A comprehensive dynamic binary instrumentation tool for tracing and analyzing CUDA kernel instructions. Built on top of NVIDIA's NVBit framework.
CUTracer is a powerful debugging and analysis tool that monitors CUDA kernel execution at the instruction level. It provides detailed tracing of GPU operations, enabling developers to:
- Capture and analyze instruction execution patterns
- Monitor register values and memory operations
- Detect execution anomalies including deadlocks and hangs
- Gain deeper insights into kernel behavior for performance optimization
- Dynamic binary instrumentation with no need to modify or recompile the target application
- Comprehensive instruction-level tracing for all CUDA kernels
- Detailed execution information for debugging and analysis:
- Register values and changes
- Instruction program counters
- Warp and thread block execution patterns
- Memory access patterns
- Deadlock detection with configurable timeouts
- Ability to filter instrumentation by function name patterns
- Flexible logging options for customizing output
- Minimal impact on application behavior
All requirements are aligned with NVBit.
- NVIDIA GPU with compute capability >= 3.5 and <= 9.2
- Linux operating system
- CUDA version >= 12.0
- CUDA driver version <= 555.xx
- GCC version >= 5.3.0 for x86_64 or >= 7.4.0 for aarch64
- Clone the repository
- Download third-party dependencies:
./install_third_party.sh
- Build the tool:
make
To use CUTracer, simply preload it before launching your CUDA application:
CUDA_INJECTION64_PATH=/path/to/lib/cutracer.so ./your_cuda_application
CUTracer can be configured using environment variables:
Variable | Default | Description |
---|---|---|
DEADLOCK_TIMEOUT | 10 | Timeout in seconds to detect potential deadlocks |
LOG_TO_STDOUT | 1 | Log to stdout instead of files (1=enabled, 0=disabled) |
STORE_LAST_TRACES_ONLY | 0 | Only store the last trace for each warp in memory (1=enabled, 0=disabled) |
DUMP_INTERMEDIA_TRACE | 0 | Dump intermediate trace data to stdout (1=enabled, 0=disabled) |
DUMP_INTERMEDIA_TRACE_TIMEOUT | 0 | Timeout in seconds for intermediate trace dumping (0=unlimited) |
FUNC_NAME_FILTER | - | Comma-separated list of function name patterns to instrument |
INSTRS | - | Instruction ranges to instrument, in format: "1-10,13,23-100". Replaces INSTR_BEGIN/INSTR_END |
INSTR_BEGIN | 0 | Beginning of the instruction interval to instrument (used if INSTRS is not set) |
INSTR_END | UINT32_MAX | End of the instruction interval to instrument (used if INSTRS is not set) |
TOOL_VERBOSE | 0 | Enable verbosity inside the tool |
ALLOW_REINSTRUMENT | 0 | Allow instrumenting the same kernel multiple times (1=enabled, 0=disabled) |
KERNEL_ITER_BEGIN | 0 | Start instrumenting from this kernel iteration (0=first iteration) |
SINGLE_KERNEL_TRACE | 0 | When ALLOW_REINSTRUMENT is enabled, dump trace files using only kernel name without iteration number, overwriting previous traces (1=enabled, 0=disabled) |
DEADLOCK_TIMEOUT=30 FUNC_NAME_FILTER=kernel_a,kernel_b CUDA_INJECTION64_PATH=./lib/cutracer.so ./my_cuda_app
This will:
- Set the deadlock detection timeout to 30 seconds
- Only instrument functions with names containing "kernel_a" or "kernel_b"

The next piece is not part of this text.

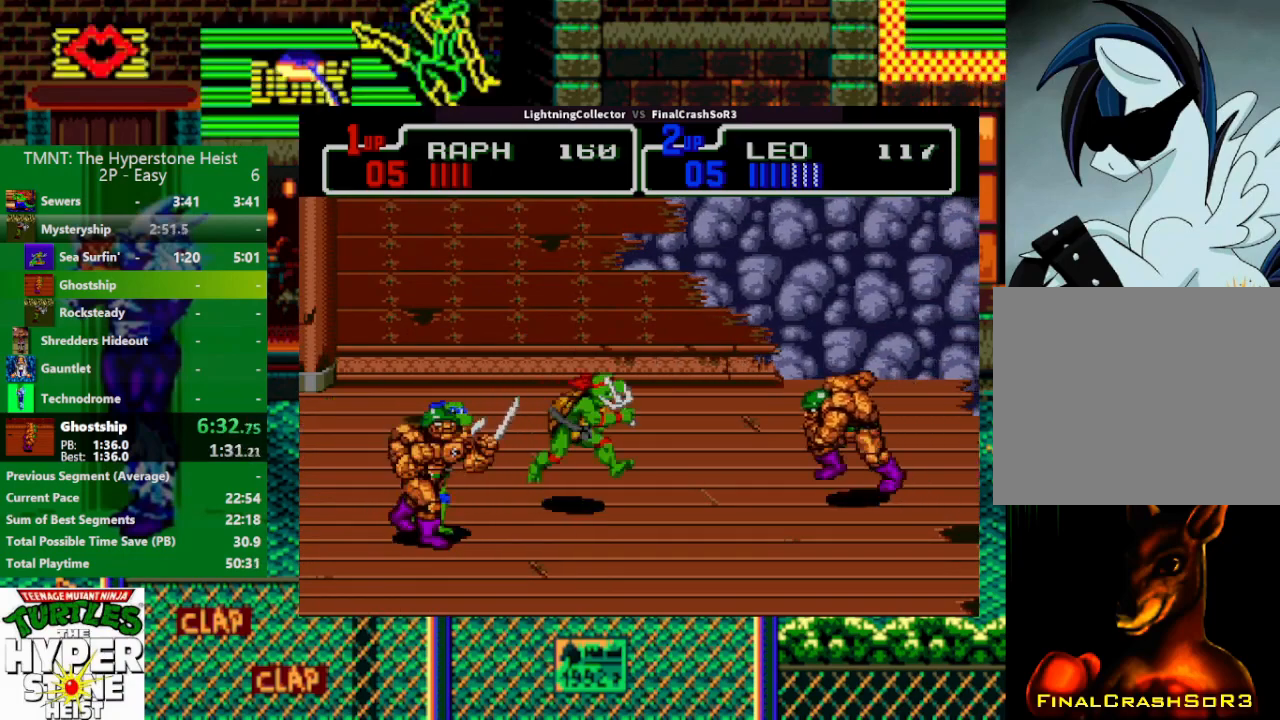
{"buttons": [], "events": [[33, "TRIANGLE", "down"], [100, "CIRCLE", "up"], [100, "DPAD_RIGHT", "up"], [133, "R1", "up"], [133, "TRIANGLE", "up"]]}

- Run the application with instruction tracing enabled
INSTRS="1-10,13,23-100" CUDA_INJECTION64_PATH=./lib/cutracer.so ./my_cuda_app
This will:
- Instrument only instructions 1 through 10, instruction 13, and instructions 23 through 100
- Skip all other instructions in the kernels
For debugging complex applications like PyTorch with Flash Attention operators in TritonBench:
TOOL_VERBOSE=1 \
DUMP_INTERMEDIA_TRACE=1 \
DUMP_INTERMEDIA_TRACE_TIMEOUT=10 \
FUNC_NAME_FILTER=attn \
CUDA_INJECTION64_PATH=~/path/to/deadlock_tracker/lib/cutracer.so \
python run.py --op flash_attention --batch 8 --seq-len 8192 --n-heads 16 --d-head 128 > deadlock_trace.log 2>&1
This configuration:
- Enables verbose output from the tool
- Dumps intermediate trace data during execution
- Sets a 10-second timeout for intermediate trace dumping
- Only instruments functions containing "attn" in their name (targeting attention-related kernels)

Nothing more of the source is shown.